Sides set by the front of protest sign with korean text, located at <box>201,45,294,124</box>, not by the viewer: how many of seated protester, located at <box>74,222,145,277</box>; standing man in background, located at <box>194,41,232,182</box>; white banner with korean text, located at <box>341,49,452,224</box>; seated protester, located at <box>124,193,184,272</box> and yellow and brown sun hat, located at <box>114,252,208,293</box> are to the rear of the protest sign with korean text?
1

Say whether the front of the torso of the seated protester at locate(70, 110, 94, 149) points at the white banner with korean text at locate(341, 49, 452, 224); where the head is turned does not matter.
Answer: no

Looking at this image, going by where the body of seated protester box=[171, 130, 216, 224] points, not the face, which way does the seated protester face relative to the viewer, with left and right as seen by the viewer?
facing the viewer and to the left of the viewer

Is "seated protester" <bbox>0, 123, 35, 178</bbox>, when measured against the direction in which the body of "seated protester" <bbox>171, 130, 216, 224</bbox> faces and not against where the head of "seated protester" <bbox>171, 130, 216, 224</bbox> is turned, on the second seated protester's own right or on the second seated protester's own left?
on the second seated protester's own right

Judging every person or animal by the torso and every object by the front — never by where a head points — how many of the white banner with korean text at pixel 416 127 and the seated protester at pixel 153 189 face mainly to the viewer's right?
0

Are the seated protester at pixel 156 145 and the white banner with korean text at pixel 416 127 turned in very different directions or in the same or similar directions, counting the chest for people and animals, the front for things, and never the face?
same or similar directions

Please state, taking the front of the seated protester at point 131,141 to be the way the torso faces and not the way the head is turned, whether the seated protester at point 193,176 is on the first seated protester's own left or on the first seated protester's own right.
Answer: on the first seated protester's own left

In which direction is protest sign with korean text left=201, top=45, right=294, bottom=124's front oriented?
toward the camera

__Task statement__: Output every line of the listing above as a JSON list of strings, one string per line, with blank lines omitted.

__Output__:
[
  "Sides set by the front of protest sign with korean text, located at <box>201,45,294,124</box>, not by the viewer: how many of seated protester, located at <box>74,222,145,277</box>; standing man in background, located at <box>194,41,232,182</box>; white banner with korean text, located at <box>341,49,452,224</box>; seated protester, located at <box>124,193,184,272</box> and yellow and brown sun hat, located at <box>114,252,208,293</box> are to the rear of the protest sign with korean text?",
  "1",
  "Say whether the front of the torso of the seated protester at locate(70, 110, 94, 149) points at the white banner with korean text at locate(341, 49, 452, 224); where the head is turned does not matter.",
  "Answer: no",
  "Looking at this image, going by where the body of seated protester box=[171, 130, 216, 224] points, not the face, which way does the seated protester face relative to the viewer, with left and right as seen by the viewer?",
  "facing the viewer and to the left of the viewer",
  "Is \"seated protester\" <bbox>0, 123, 35, 178</bbox>, when measured against the direction in which the body of \"seated protester\" <bbox>171, 130, 216, 224</bbox> faces and not against where the head of \"seated protester\" <bbox>171, 130, 216, 224</bbox> is turned, on the second seated protester's own right or on the second seated protester's own left?",
  "on the second seated protester's own right",
  "Judging every person or animal by the torso and every object by the front — never by where a head points — how many of the white banner with korean text at pixel 416 127 and the seated protester at pixel 153 189 face mainly to the viewer's right?",
  "0",
  "Are the seated protester at pixel 156 145 and the white banner with korean text at pixel 416 127 turned in very different directions or in the same or similar directions, counting the chest for people and animals, the front for things, and never the face?",
  "same or similar directions",
  "Please state, taking the front of the seated protester at point 131,141 to be the way the torso faces and not the way the head is turned, whether the seated protester at point 193,176 is on the first seated protester's own left or on the first seated protester's own right.",
  "Answer: on the first seated protester's own left",
  "In which direction is protest sign with korean text left=201, top=45, right=294, bottom=124's front oriented?",
  "toward the camera"
]